Моей бабушкой по материнской линии была княги­ня Майя Голицына. Ее сестры прекрасно знали великую княгиню и нисколько не уступали ей в умении мирить­ся с утратой. Выросли сестры неподалеку от Санкт-Пе­тербурга, в усадьбе Марьино, построенной в XIX веке их прабабкой Софьей Строгановой. Зимой Голицыны пе­реезжали в Новгород. Во время их отсутствия за домом следил старый слуга, вся работа которого состояла лишь в том, чтобы отапливать его. Управляющий имением из года в год предупреждал моего прадеда Павла Голицына, что старик становится все забывчивей и ему нельзя доверять. Но прадед настолько привык к слуге, что не решался обидеть того увольнением. Разумеется, однажды дом сгорел: дымоход засорился и искры, вылетавшие из камина, вызвали пожар. Прадеду не оставалось ничего другого, как отстроить усадьбу заново.

Читатель скажет: «Не умно». И: «Сами виноваты». Что ж, подобная нерасчетливость была характерной чер­той прадеда, и позже оказалось, что у нее есть свои по­ложительные стороны.

У прадеда и прабабушки, Александры Мещерской, долго не было детей. Когда у них появилась Аглаида, старшая сестра бабушки, прадед из благодарности по­строил в своей деревне больницу, нанял трех медсестер и устроил так, что каждую неделю больных навещал врач. Для местных жителей это стало настоящим событием. До того они обращались за медицинской помощью к само­му прадеду, и он либо лечил, либо — в тяжелых случаях — велел закладывать экипаж и отправлял их в город.

Когда в начале Первой мировой войны в России на­чались революционные волнения, старшая медсестра попыталась восстановить крестьян против моих пред­ков. Она была родом из Петербурга, где ее и нанял мой прадед. Вообще, сторонники у большевиков были толь­ко в городах, а в деревнях их люто ненавидели. Первые беспорядки были безжалостно подавлены, зачинщики — пойманы и повешены. Упомянутая медсестра прибежа­ла к моему прадеду, упала перед ним на колени и стала молить о пощаде, хотя за несколько недель до этого го­ворила ему в глаза, что ждет не дождется того дня, когда овесят всю его семью. Любой знаток человеческой на­туры выдал бы бунтовщицу властям, но только не Павел Голицын. Он дал ей немного денег и довез в карете до вокзала, где медсестра села на поезд и навсегда пропала из виду.

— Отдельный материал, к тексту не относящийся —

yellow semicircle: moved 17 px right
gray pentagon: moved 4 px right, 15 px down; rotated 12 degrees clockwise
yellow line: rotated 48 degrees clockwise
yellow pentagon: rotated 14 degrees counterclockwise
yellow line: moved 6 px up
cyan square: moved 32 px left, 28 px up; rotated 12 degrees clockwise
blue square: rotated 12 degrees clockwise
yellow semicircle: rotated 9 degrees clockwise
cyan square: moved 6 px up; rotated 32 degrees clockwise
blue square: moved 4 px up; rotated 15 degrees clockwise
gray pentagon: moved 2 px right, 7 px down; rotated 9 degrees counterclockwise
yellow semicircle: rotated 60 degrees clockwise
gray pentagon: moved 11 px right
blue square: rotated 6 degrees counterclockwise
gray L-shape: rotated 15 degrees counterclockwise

Сам прадед не дожил до революции, до крушения привычного ему мира. Он умер в первый год войны и похоронен с большими почестями. Его смерть была безболезненной, им самим предвиденной. Гроб с его те лом крестьяне пронесли пятнадцать километров и захо­ронили в марьинском парке, который прадед очень лю­бил.

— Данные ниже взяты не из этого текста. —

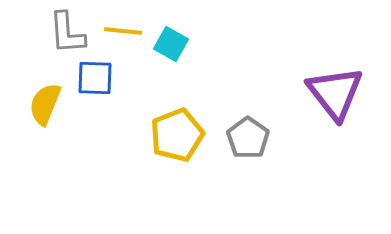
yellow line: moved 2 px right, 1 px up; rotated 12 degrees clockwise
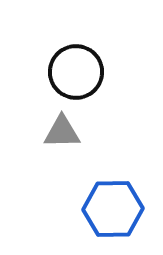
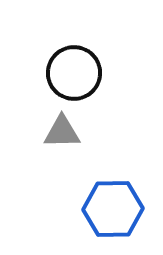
black circle: moved 2 px left, 1 px down
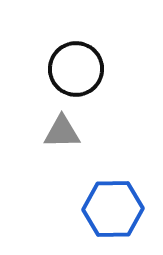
black circle: moved 2 px right, 4 px up
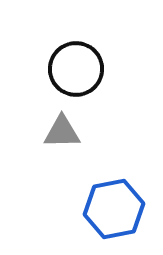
blue hexagon: moved 1 px right; rotated 10 degrees counterclockwise
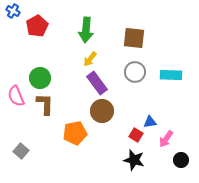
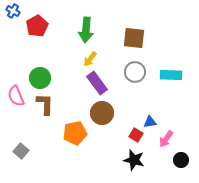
brown circle: moved 2 px down
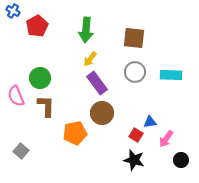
brown L-shape: moved 1 px right, 2 px down
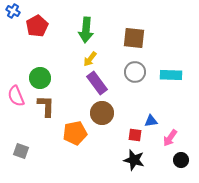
blue triangle: moved 1 px right, 1 px up
red square: moved 1 px left; rotated 24 degrees counterclockwise
pink arrow: moved 4 px right, 1 px up
gray square: rotated 21 degrees counterclockwise
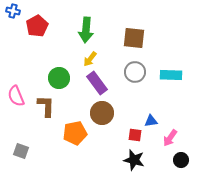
blue cross: rotated 16 degrees counterclockwise
green circle: moved 19 px right
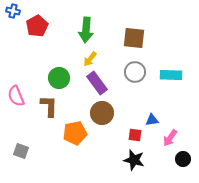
brown L-shape: moved 3 px right
blue triangle: moved 1 px right, 1 px up
black circle: moved 2 px right, 1 px up
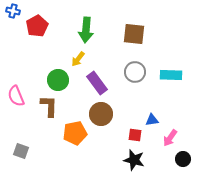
brown square: moved 4 px up
yellow arrow: moved 12 px left
green circle: moved 1 px left, 2 px down
brown circle: moved 1 px left, 1 px down
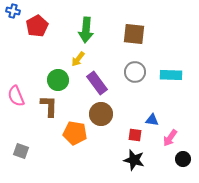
blue triangle: rotated 16 degrees clockwise
orange pentagon: rotated 20 degrees clockwise
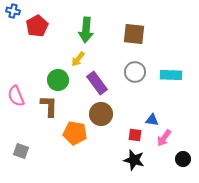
pink arrow: moved 6 px left
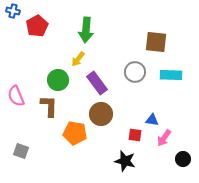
brown square: moved 22 px right, 8 px down
black star: moved 9 px left, 1 px down
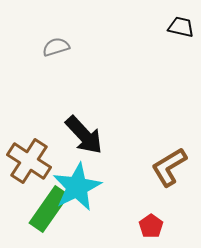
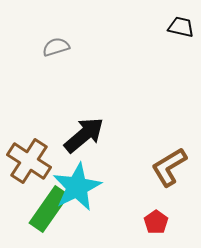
black arrow: rotated 87 degrees counterclockwise
red pentagon: moved 5 px right, 4 px up
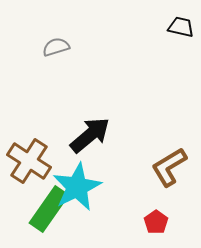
black arrow: moved 6 px right
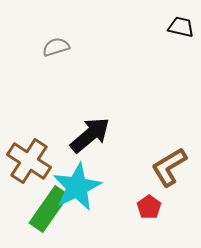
red pentagon: moved 7 px left, 15 px up
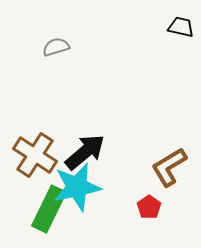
black arrow: moved 5 px left, 17 px down
brown cross: moved 6 px right, 6 px up
cyan star: rotated 15 degrees clockwise
green rectangle: rotated 9 degrees counterclockwise
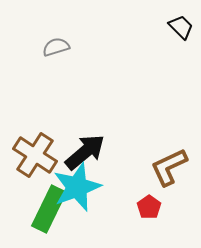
black trapezoid: rotated 32 degrees clockwise
brown L-shape: rotated 6 degrees clockwise
cyan star: rotated 9 degrees counterclockwise
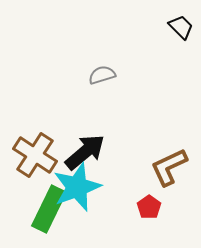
gray semicircle: moved 46 px right, 28 px down
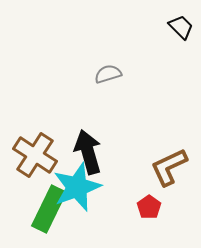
gray semicircle: moved 6 px right, 1 px up
black arrow: moved 3 px right; rotated 66 degrees counterclockwise
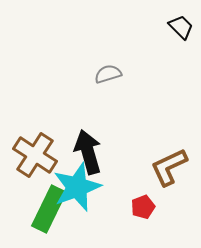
red pentagon: moved 6 px left; rotated 15 degrees clockwise
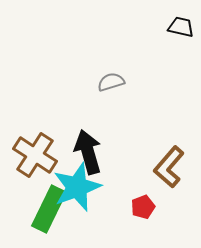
black trapezoid: rotated 32 degrees counterclockwise
gray semicircle: moved 3 px right, 8 px down
brown L-shape: rotated 24 degrees counterclockwise
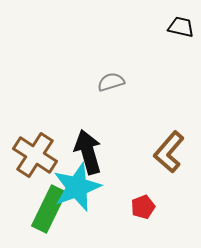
brown L-shape: moved 15 px up
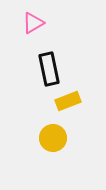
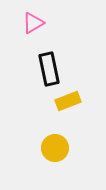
yellow circle: moved 2 px right, 10 px down
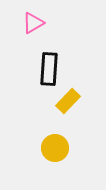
black rectangle: rotated 16 degrees clockwise
yellow rectangle: rotated 25 degrees counterclockwise
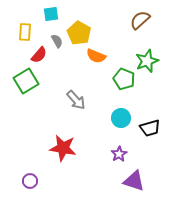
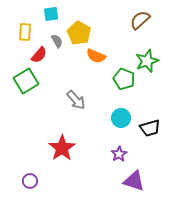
red star: moved 1 px left; rotated 28 degrees clockwise
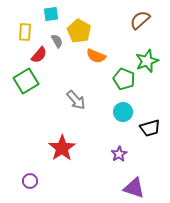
yellow pentagon: moved 2 px up
cyan circle: moved 2 px right, 6 px up
purple triangle: moved 7 px down
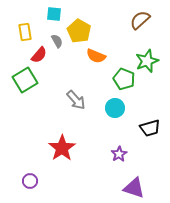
cyan square: moved 3 px right; rotated 14 degrees clockwise
yellow rectangle: rotated 12 degrees counterclockwise
green square: moved 1 px left, 1 px up
cyan circle: moved 8 px left, 4 px up
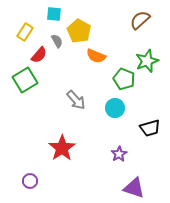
yellow rectangle: rotated 42 degrees clockwise
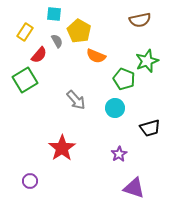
brown semicircle: rotated 150 degrees counterclockwise
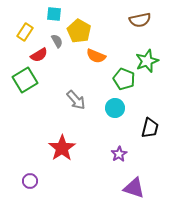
red semicircle: rotated 18 degrees clockwise
black trapezoid: rotated 60 degrees counterclockwise
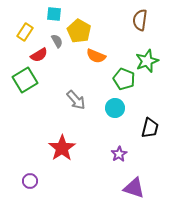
brown semicircle: rotated 110 degrees clockwise
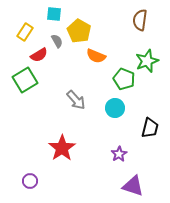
purple triangle: moved 1 px left, 2 px up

Всю свою жизнь Павел Голицын отличался щедрос­тью, часто граничащей с расточительством. Принято считать, что подобная черта хороша для людей, верящих в загробное бытие, но в земной жизни считается прояв­лением некой глуповатости. И все же, во-первых, мало есть на свете вещей ценнее подобной глуповатости, а во-вторых, что касается прадеда, то его щедрость была оце­нена и в земной жизни: его жена и все его дети пережи­ли революцию. Они бежали на Кавказ, а оттуда — в Константинополь. Затем одна из сестер оказалась в Лон­доне, другая — в Нью-Йорке, моя бабушка — в Будапе­ште, где она вышла замуж за графа Балинта Сечени, а тетя Ага, которую я прекрасно помню, в Зальцбурге. Я так и вижу, как тетя Ага сидит в крохотной однокомнат­ной квартирке, разливает чай в надтреснутые чашки и рассуждает о жизни. Ее комната была до отказа забита всяким хламом: письмами, фотографиями в рамках, книгами. Однако благодаря ее присутствию комната преображалась в залу загородного дворца. У тети было то внутреннее величие, которого достигают лишь редкие люди, однажды потерявшие все на свете, а потом взгля­нувшие на утрату без всякого сожаления.

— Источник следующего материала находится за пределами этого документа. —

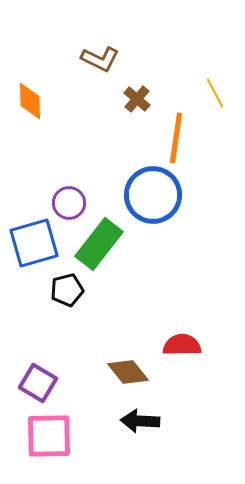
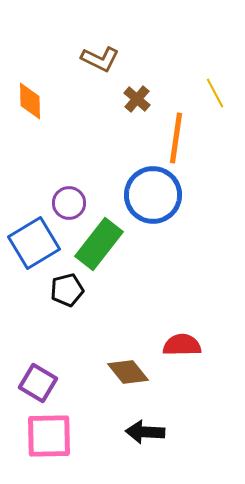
blue square: rotated 15 degrees counterclockwise
black arrow: moved 5 px right, 11 px down
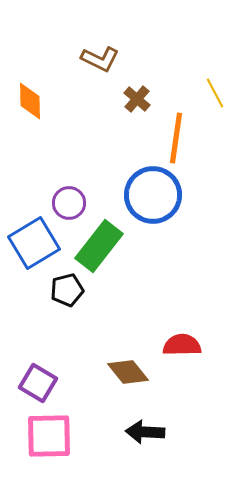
green rectangle: moved 2 px down
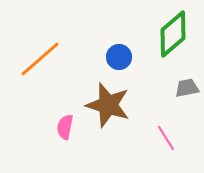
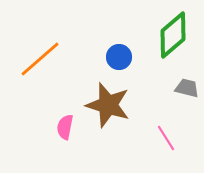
green diamond: moved 1 px down
gray trapezoid: rotated 25 degrees clockwise
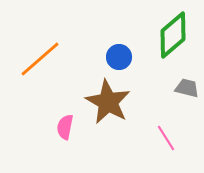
brown star: moved 3 px up; rotated 12 degrees clockwise
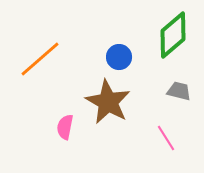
gray trapezoid: moved 8 px left, 3 px down
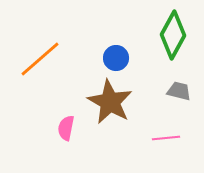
green diamond: rotated 21 degrees counterclockwise
blue circle: moved 3 px left, 1 px down
brown star: moved 2 px right
pink semicircle: moved 1 px right, 1 px down
pink line: rotated 64 degrees counterclockwise
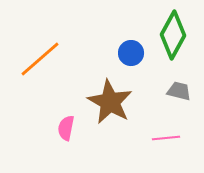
blue circle: moved 15 px right, 5 px up
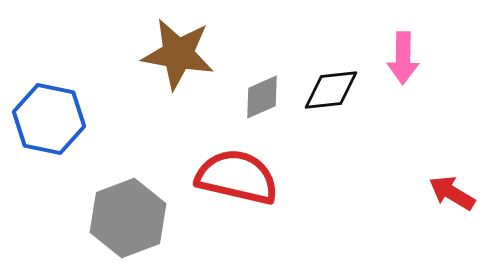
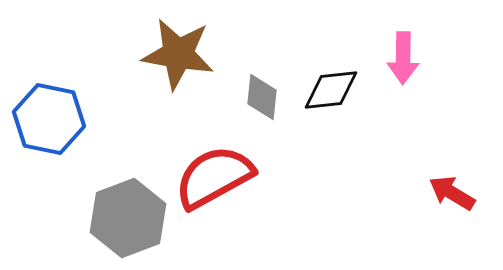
gray diamond: rotated 60 degrees counterclockwise
red semicircle: moved 23 px left; rotated 42 degrees counterclockwise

В итоге оказалось, что мой прадед был разумным че­ловеком. Даже с точки зрения утилитарной этики. Бла­годаря ему у членов его семьи выработался иммунитет против чрезмерной зависимости от материального. Если выражаться терминами Эриха Фромма, то бытие тети Аги никак не зависело от ее обладания. Ей в удел доста­лось такое богатство, о котором алчным людям не дано даже мечтать.